§ EXERCISE 1
List every measurement that the Steinhart Marine 38 review below gives in millimeters, along with what each one measures.
§ EXERCISE 2
Reproduce the passage of the Steinhart Marine 38 review below between "## gigel113 (Jan" and "arrived (thanks Fedex).", inclusive.

§ SELECTED EXCERPT
# Steinhart Marine 38 Review and pics



## gigel113 (Jan 14, 2012)

Hello everybody,

For nearly 1 year I drooled over the Steinhart Marine Chronometer II, and all those pics from WUS didn't make my life any easier. But I always faced the same problem, my small wrist size (16 cm, around 6.3 inches). A while I was thinking about getting a Marine watch from Kemmer, but even 42 seemed like too large for my taste (at least for a rather elegant watch). So you can imagine my excitement when I got a newsletter from Steinhart in which they informed me about the launch of the new Marine 38. This was Thursday, Friday and Monday I had a small chat with them about some additional strap options, and the next Thursday my watched already arrived (thanks Fedex).

*The package:*
The watch came protected in a white paper box (sadly, a bit broken) which had the watch box, the invoice and a small flyer with some a brief presentation of the various mechanisms that equip Steinhart watches. The watch box is from a nice material, and inside it has a soft pillow that protects the watch. Even though is not very nicely finished, overall it's decent (my girlfriend really liked it).









*Brief presentation of the watch:*
The design is a tribute to the first marine chronometer made by John Harrison in sex 18, thus it has more of a classic look. Besides the design, which I really like, I was especially attracted by its size: 38 mm diameter, 13 mm height (with 20mm lug width). It may be a bit too thick for a dress watch, but it doesn't wear like a thick watch.









*The strap:*
Not much to say here. It comes with a dark brown leather strap (20 x 18 mm), with an alligator model and a nice satined deployment (with the brand name on it). They say the strap is made from alligator leather, and it would be really nice for this price range. Although, I think it may be from calf leather with an alligator model on top (I don't know much about straps, so it's very possible I am mistaking and it's 100% alligator). What I can tell you is that it wears very comfortably. Near the lugs it's ticker (4.5 mm) and it get slimmer near the ends, so that it fits the watch very good and it helps the fact that it's a rather thick watch.

§ GIVEN ENTRIES
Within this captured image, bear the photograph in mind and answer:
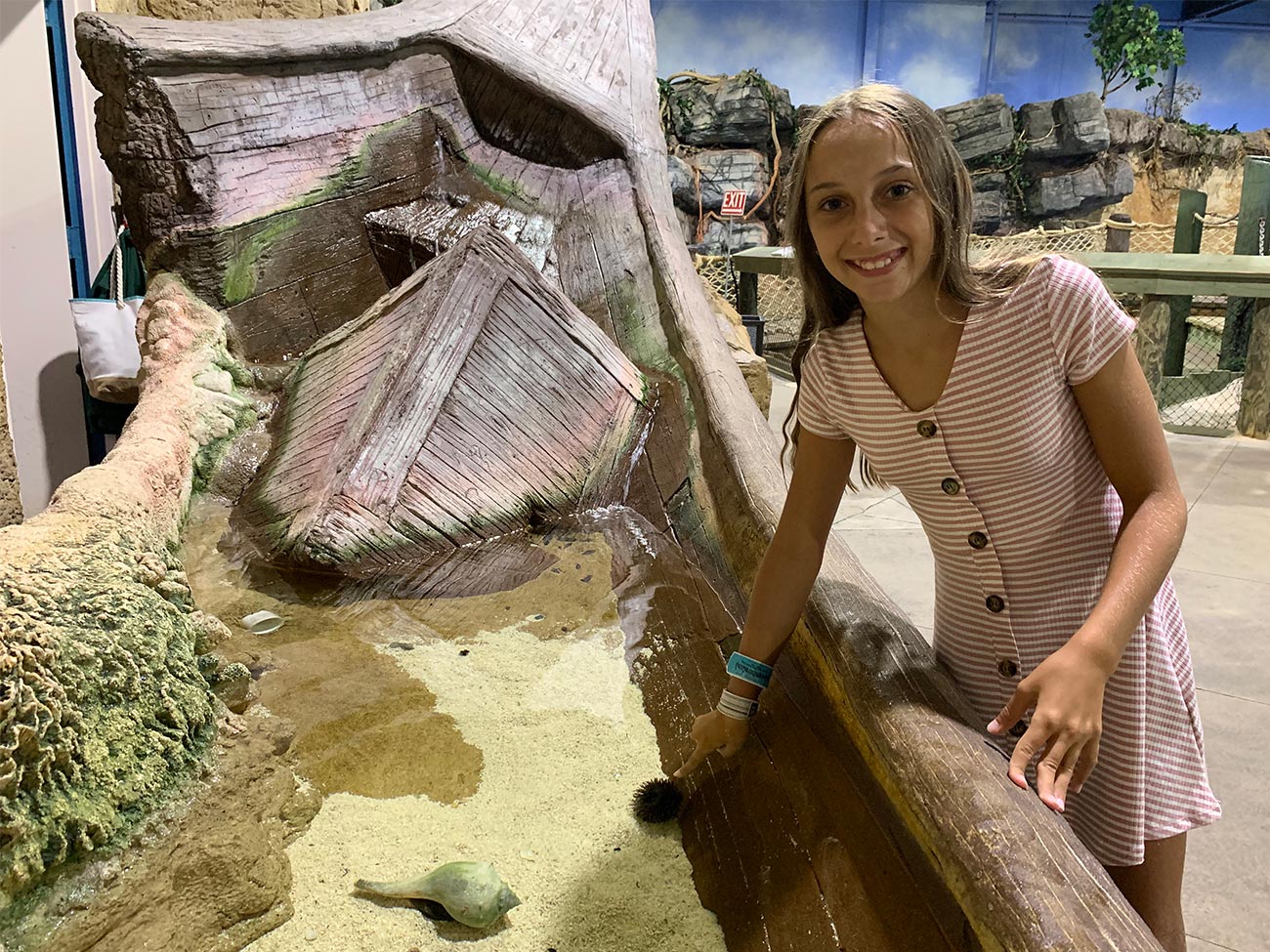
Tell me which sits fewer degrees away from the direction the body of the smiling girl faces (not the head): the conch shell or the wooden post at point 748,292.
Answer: the conch shell

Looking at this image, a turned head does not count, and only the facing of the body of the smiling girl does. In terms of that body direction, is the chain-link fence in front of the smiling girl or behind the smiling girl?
behind

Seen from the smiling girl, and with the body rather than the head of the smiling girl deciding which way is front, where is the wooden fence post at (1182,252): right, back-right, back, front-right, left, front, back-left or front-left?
back-right

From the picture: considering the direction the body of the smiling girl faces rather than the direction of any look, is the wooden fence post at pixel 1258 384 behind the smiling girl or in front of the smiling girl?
behind

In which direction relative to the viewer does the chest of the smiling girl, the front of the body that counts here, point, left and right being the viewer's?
facing the viewer and to the left of the viewer

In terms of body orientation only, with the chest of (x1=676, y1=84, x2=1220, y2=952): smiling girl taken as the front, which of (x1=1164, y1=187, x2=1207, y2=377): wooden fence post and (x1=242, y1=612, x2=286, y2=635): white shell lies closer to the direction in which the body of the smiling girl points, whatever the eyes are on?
the white shell

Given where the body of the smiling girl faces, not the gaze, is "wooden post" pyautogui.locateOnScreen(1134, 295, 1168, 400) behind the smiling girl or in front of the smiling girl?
behind

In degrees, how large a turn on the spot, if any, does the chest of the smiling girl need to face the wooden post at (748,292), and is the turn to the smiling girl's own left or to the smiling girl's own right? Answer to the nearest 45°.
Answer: approximately 135° to the smiling girl's own right

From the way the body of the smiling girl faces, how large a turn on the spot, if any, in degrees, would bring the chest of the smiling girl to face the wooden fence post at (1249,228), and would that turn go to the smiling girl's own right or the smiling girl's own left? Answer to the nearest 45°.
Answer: approximately 135° to the smiling girl's own right
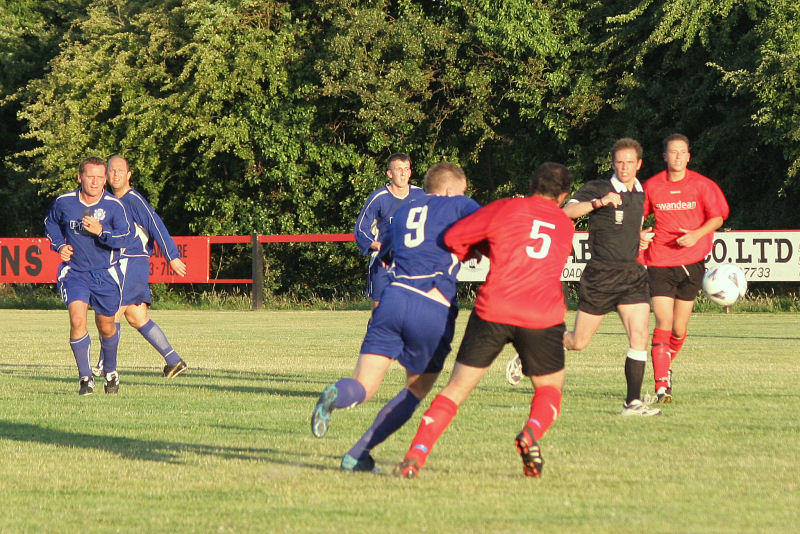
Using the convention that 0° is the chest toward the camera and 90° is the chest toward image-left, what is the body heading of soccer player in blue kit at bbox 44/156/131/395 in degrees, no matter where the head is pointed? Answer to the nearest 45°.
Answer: approximately 0°

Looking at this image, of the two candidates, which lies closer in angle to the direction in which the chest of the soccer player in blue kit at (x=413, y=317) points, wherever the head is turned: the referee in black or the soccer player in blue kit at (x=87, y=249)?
the referee in black

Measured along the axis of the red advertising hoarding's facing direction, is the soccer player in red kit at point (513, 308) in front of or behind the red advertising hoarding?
in front

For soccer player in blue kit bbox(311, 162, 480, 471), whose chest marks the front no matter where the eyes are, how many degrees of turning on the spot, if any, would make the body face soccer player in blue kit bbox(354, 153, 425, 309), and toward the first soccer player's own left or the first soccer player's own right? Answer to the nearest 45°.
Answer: approximately 45° to the first soccer player's own left

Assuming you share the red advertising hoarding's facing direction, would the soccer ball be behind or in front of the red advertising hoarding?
in front

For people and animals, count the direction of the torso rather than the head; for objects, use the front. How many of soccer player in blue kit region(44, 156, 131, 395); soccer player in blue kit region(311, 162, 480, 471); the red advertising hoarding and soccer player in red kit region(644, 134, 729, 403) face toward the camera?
3

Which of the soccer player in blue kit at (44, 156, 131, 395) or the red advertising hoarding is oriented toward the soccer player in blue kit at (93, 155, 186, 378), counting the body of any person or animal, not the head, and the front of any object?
the red advertising hoarding

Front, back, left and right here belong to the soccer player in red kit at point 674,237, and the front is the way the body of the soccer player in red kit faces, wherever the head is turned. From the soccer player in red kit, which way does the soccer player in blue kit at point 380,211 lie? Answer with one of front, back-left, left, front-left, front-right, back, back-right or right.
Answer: right

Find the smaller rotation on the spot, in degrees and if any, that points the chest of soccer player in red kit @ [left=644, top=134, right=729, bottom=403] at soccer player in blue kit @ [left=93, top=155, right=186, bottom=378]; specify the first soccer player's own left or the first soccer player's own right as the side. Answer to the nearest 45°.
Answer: approximately 90° to the first soccer player's own right

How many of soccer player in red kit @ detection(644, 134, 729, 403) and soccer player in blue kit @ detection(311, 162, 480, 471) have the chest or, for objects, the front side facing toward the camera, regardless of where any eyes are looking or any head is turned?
1

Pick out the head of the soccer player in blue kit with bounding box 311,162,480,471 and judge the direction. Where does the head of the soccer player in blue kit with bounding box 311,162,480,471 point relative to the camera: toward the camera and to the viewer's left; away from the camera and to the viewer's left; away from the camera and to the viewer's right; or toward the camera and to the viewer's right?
away from the camera and to the viewer's right

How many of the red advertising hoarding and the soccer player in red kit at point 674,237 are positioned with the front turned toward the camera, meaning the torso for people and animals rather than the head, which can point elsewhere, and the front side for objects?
2
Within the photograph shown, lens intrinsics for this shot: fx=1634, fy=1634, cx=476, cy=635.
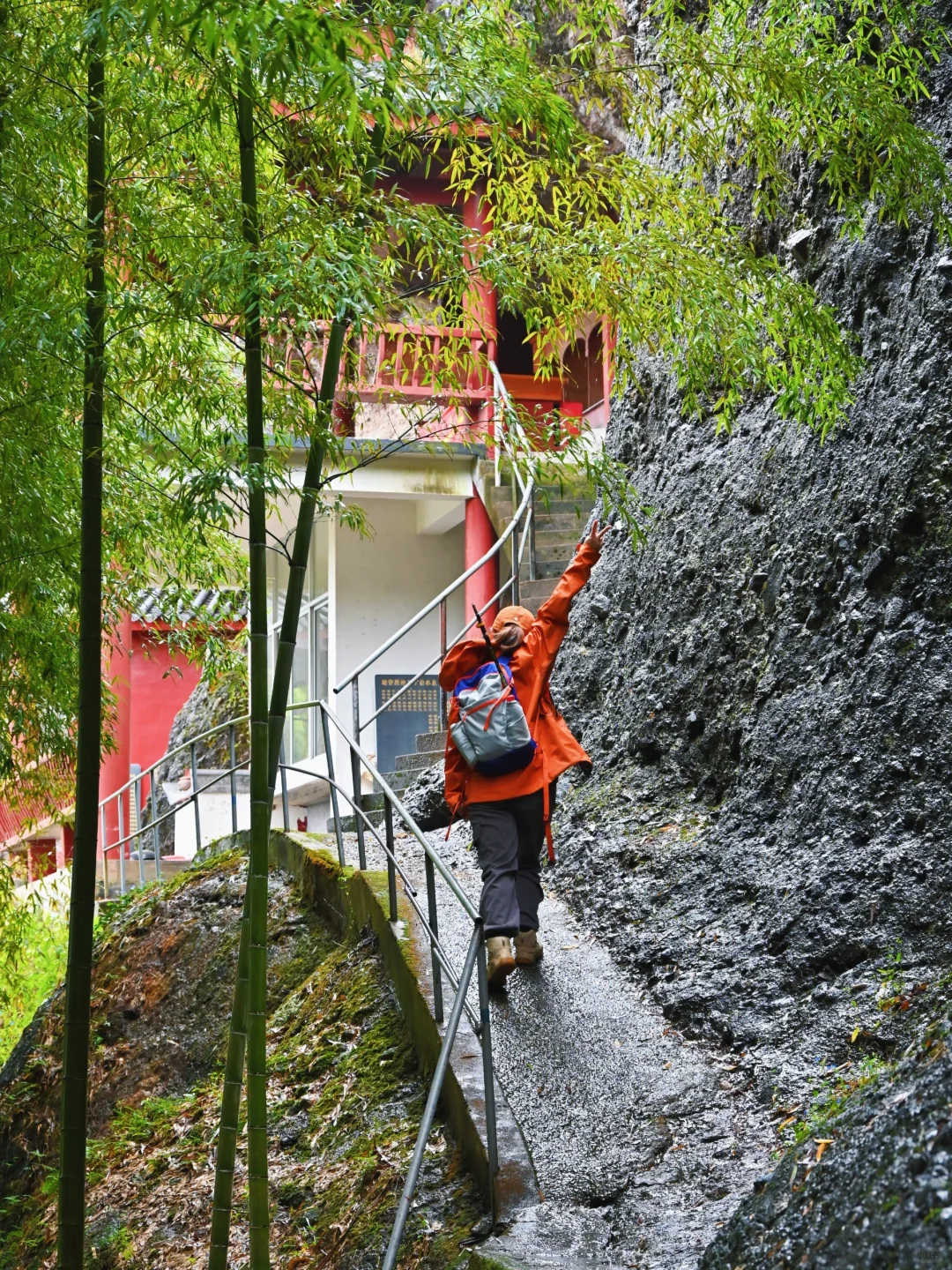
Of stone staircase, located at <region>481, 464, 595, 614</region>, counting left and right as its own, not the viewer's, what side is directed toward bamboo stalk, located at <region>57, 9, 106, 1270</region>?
front

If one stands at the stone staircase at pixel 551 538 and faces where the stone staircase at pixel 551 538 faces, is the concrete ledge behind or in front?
in front

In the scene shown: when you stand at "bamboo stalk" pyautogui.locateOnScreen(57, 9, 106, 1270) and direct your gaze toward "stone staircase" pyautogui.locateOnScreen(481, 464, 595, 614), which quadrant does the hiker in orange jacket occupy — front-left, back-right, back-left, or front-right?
front-right

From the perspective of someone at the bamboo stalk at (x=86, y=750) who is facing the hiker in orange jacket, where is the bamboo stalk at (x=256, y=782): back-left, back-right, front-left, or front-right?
front-right

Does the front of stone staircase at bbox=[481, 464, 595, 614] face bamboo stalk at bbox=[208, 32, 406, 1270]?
yes

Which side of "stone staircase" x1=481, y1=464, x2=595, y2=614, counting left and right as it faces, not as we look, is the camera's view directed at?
front

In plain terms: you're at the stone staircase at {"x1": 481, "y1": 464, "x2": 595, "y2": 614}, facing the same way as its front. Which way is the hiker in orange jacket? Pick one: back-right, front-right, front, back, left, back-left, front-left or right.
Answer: front

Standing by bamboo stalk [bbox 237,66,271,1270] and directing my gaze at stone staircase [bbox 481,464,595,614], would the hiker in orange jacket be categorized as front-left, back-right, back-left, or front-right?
front-right

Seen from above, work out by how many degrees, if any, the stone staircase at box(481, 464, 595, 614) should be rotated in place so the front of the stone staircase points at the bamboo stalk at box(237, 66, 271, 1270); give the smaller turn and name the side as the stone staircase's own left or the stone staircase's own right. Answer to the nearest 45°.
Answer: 0° — it already faces it
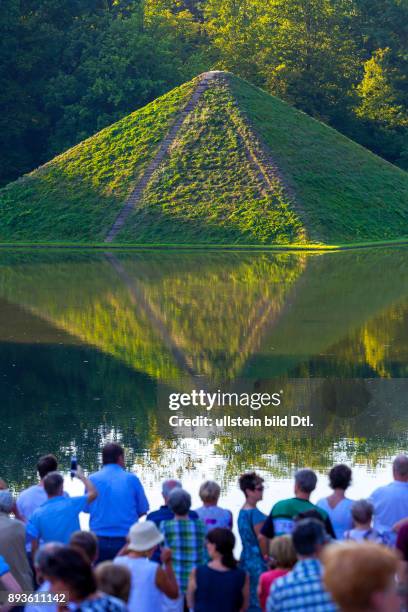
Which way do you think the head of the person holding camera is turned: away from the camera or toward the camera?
away from the camera

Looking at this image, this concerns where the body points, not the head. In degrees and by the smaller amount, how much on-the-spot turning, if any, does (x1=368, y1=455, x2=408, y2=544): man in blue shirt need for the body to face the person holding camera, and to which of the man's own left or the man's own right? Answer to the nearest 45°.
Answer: approximately 90° to the man's own left

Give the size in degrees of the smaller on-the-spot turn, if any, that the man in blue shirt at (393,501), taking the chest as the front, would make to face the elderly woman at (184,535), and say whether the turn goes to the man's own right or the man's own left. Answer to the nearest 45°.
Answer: approximately 135° to the man's own left

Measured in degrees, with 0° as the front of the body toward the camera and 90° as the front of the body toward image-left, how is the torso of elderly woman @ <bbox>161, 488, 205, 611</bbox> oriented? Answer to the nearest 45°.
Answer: approximately 180°

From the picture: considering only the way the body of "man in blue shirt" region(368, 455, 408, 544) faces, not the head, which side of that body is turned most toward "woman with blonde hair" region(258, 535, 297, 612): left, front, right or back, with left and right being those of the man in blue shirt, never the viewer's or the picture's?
back

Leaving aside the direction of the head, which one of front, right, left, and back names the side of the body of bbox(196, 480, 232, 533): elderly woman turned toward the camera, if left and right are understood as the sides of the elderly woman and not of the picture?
back

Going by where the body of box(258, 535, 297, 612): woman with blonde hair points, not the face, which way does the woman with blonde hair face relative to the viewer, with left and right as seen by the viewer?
facing away from the viewer

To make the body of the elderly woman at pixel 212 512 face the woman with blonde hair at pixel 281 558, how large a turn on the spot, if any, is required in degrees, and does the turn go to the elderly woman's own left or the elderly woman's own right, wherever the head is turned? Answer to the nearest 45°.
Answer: approximately 180°

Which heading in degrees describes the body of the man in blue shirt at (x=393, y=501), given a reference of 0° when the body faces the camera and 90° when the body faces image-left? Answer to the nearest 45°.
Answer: approximately 180°
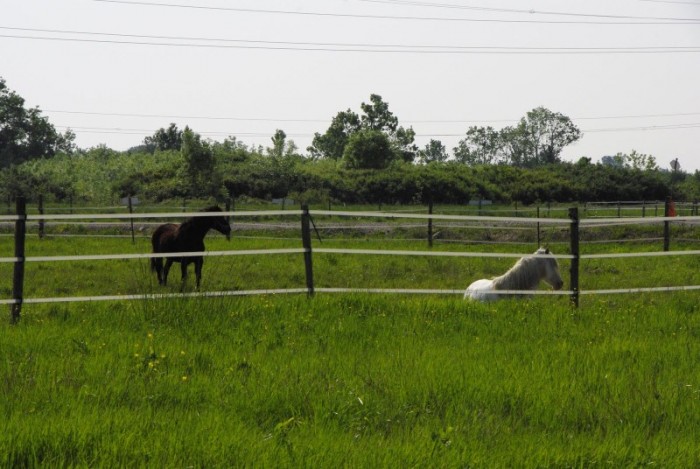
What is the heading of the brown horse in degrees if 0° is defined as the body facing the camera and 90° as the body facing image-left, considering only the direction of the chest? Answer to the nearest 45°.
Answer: approximately 270°

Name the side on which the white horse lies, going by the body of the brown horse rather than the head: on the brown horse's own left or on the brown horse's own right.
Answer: on the brown horse's own right
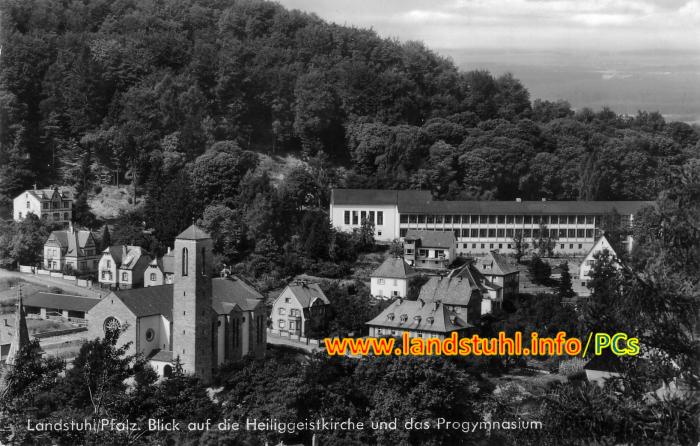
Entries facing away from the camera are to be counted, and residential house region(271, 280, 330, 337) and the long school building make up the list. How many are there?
0

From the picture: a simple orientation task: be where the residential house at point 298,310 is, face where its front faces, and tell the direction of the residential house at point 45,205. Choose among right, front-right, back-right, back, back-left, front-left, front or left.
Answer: right

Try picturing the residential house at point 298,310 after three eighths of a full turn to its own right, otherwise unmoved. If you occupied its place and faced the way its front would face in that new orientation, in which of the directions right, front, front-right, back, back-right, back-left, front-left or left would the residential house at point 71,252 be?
front-left

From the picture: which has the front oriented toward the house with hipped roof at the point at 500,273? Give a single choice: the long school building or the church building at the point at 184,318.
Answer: the long school building

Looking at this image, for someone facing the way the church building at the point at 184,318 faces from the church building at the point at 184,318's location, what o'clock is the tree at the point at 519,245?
The tree is roughly at 6 o'clock from the church building.

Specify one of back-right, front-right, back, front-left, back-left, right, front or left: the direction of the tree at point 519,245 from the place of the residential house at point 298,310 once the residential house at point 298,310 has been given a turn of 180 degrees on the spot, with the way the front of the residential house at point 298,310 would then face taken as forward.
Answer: front

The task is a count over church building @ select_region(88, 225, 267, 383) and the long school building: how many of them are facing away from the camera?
0

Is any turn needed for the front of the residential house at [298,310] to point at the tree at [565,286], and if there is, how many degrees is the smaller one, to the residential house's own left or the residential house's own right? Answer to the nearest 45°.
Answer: approximately 135° to the residential house's own left

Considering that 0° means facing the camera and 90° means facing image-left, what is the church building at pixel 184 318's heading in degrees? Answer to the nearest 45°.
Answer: approximately 45°

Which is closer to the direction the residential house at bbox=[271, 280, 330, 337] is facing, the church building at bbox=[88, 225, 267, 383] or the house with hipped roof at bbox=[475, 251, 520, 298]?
the church building

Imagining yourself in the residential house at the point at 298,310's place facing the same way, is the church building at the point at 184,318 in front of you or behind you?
in front

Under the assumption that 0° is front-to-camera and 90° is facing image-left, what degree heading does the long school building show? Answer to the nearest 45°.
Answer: approximately 0°
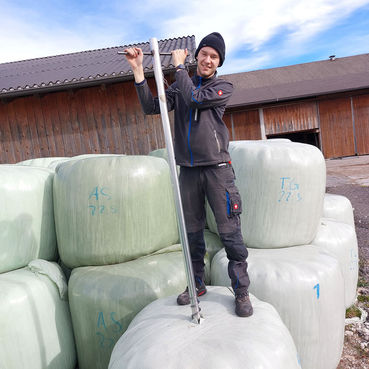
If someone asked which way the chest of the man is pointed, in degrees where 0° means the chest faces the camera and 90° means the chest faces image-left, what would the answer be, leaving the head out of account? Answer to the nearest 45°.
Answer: approximately 45°

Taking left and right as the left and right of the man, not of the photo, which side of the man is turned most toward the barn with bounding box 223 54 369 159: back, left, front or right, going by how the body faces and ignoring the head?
back

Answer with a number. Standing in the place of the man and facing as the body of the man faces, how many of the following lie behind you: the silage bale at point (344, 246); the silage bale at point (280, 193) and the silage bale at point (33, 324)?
2

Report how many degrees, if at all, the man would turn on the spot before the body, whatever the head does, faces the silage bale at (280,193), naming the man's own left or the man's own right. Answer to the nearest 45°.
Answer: approximately 180°

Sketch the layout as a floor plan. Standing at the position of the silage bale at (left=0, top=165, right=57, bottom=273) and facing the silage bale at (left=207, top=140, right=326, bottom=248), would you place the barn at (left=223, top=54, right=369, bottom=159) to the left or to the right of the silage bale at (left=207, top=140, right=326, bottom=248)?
left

§ EXPECTED ANSWER 1
- 38 mm: the watch's diameter
- 13 mm: the watch's height
- 20 mm: the lug width
- 20 x 18 mm: the leather strap
- 4.5 mm: the strap's thickness near the lugs

§ EXPECTED ANSWER 2
## gigel113 (Jan 14, 2012)

Hello everybody,

For nearly 1 year I drooled over the Steinhart Marine Chronometer II, and all those pics from WUS didn't make my life any easier. But I always faced the same problem, my small wrist size (16 cm, around 6.3 inches). A while I was thinking about getting a Marine watch from Kemmer, but even 42 seemed like too large for my taste (at least for a rather elegant watch). So you can imagine my excitement when I got a newsletter from Steinhart in which they informed me about the launch of the new Marine 38. This was Thursday, Friday and Monday I had a small chat with them about some additional strap options, and the next Thursday my watched already arrived (thanks Fedex).